Maybe some of you couldn't care less.
But if you have ever looked at my profile (supremely uninteresting but a girl has to protect her privacy....) You may see that I "stress-bust" by reading foreign crime fiction.
I would indeed like to claim higher literary habits. But... at least I'm honest about them.
Anyway... the other day I goes to my local library to see if I can stock up on said delights. Hah!
"Library Closed for Management meeting. Open at 1pm."
Hah! Indeed. I know what that means.... It means discussions of closures and cuts, don't it. As if they hadn't only recently re-opened after repairing the roof. Mind you - they took the opportunity to re-arrange everything during the closure. Now the place looks appalling. Like a book storehouse with about one member of staff visible, a bank of internet PCs and a computerised, do-it-yourself issue system. It's so depressing.
So, thwarted from an hour of browsing while The Old Man gets lectured by his Heart Nurse, I beetle off out of the cold into the nearest charity shop. It's run by a small independent charity supporting a local animal sanctuary. The prices are still cheap. (Unlike the local British Heart Foundation shop - where secondhand paperbacks are priced at £2 each. And I have to say that you can get new books at that price in a "remainders" shop in another nearby town. It's not that I'm Mr Scrooge personified. But if a girl has a habit... £2 a throw is no good.)
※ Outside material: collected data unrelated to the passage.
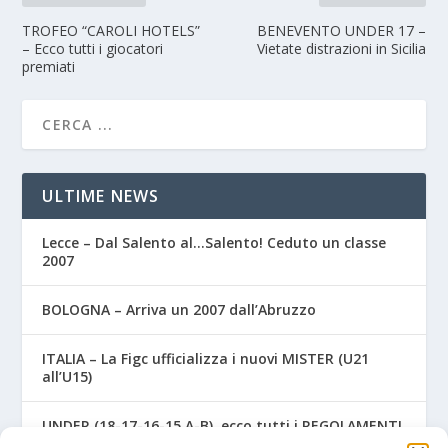
TROFEO “CAROLI HOTELS”
BENEVENTO UNDER 17 –
– Ecco tutti i giocatori
Vietate distrazioni in Sicilia
premiati
ULTIME NEWS
Lecce – Dal Salento al…Salento! Ceduto un classe
2007
BOLOGNA – Arriva un 2007 dall’Abruzzo
ITALIA – La Figc ufficializza i nuovi MISTER (U21
all’U15)
UNDER (18-17-16-15 A-B), ecco tutti i REGOLAMENTI
UFFICIALI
Cos the Animal Sanctuary shop charges a delightful "50p a throw or 3 books for a pound". And I mean, at that price, if I treat the books well - I'm happy to take em back to the shop when I've read 'em. And maybe someone else will give them a go. So I buy three books. Three thrillers by Nevada Barr. And I am pleased to find them, cos her books are a bit rare out there.
Nevada Barr is an American writer who sets her stories in the reserves and National Parks in North America - the protagonist being Park Ranger Anna Pigeon. I've read some before and am delighted to find that someone else local is a fan and has donated them to the shop.
And what it reminds me, as I slip back into the world of a forty-something, lone female with a slight drink problem..... is that I've drifted away from female leads in my reading. My crime fiction world has returned to the domain of male protagonists - albeit forty something, lone males... with slight drink problems.
It is nice to be back with the women.